2 Antes no coração forjais iniquidades; sobre a terra pesais a violência das vossas mãos.
3 Alienam-se os ímpios desde a madre; andam errados desde que nasceram, falando mentiras.
4 O seu veneno é semelhante ao veneno da serpente; são como a víbora surda, que tapa os ouvidos,
5 Para não ouvir a voz dos encantadores, do encantador sábio em encantamentos.
6 Ó Deus, quebra-lhes os dentes nas suas bocas; arranca, Senhor, os queixais aos filhos dos leões.
7 Escorram como águas que correm constantemente. Quando ele armar as suas flechas, fiquem feitas em pedaços.
8 Como a lesma se derrete, assim se vá cada um deles; como o aborto de uma mulher, que nunca viu o sol.
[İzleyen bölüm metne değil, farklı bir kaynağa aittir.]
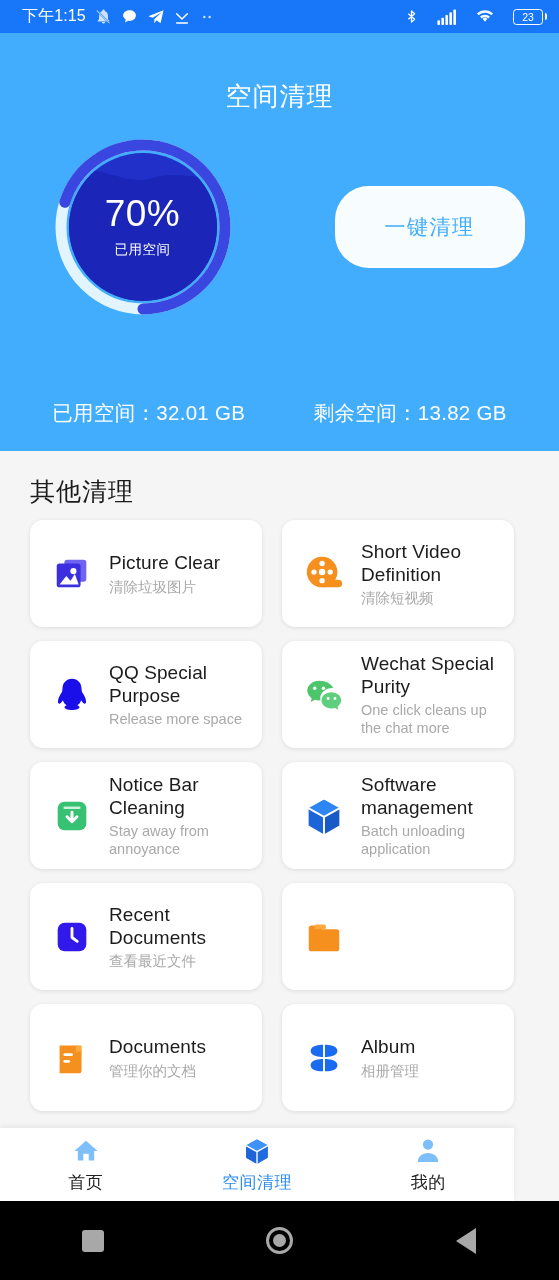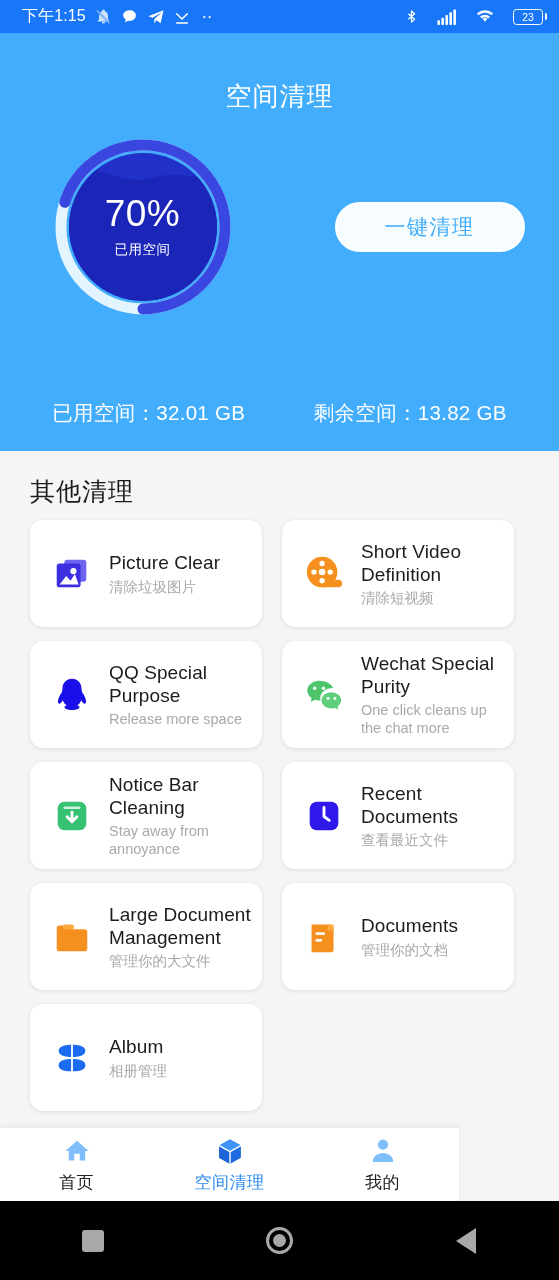--- a/index.html
+++ b/index.html
@@ -49,7 +49,7 @@
 
   .clean-btn {
     margin-left:auto; margin-right:18px;
-    width:190px; height:50px; border:2.2px solid #ffffff; border-radius:34px;
+    width:190px; height:82px; border:2.2px solid #ffffff; border-radius:34px;
     background:rgba(255,255,255,.96);
     color:#42ADFC; font-size:21px; letter-spacing:1.5px;
     display:flex; align-items:center; justify-content:center; cursor:pointer;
9 Antes que as vossas panelas sintam o calor dos espinhos, como por um redemoinho os arrebatará ele, vivo e em indignação.
10 O justo se alegrará quando vir a vingança; lavará os seus pés no sangue do ímpio.
11 Então dirá o homem: Deveras há uma recompensa para o justo; deveras há um Deus que julga na terra.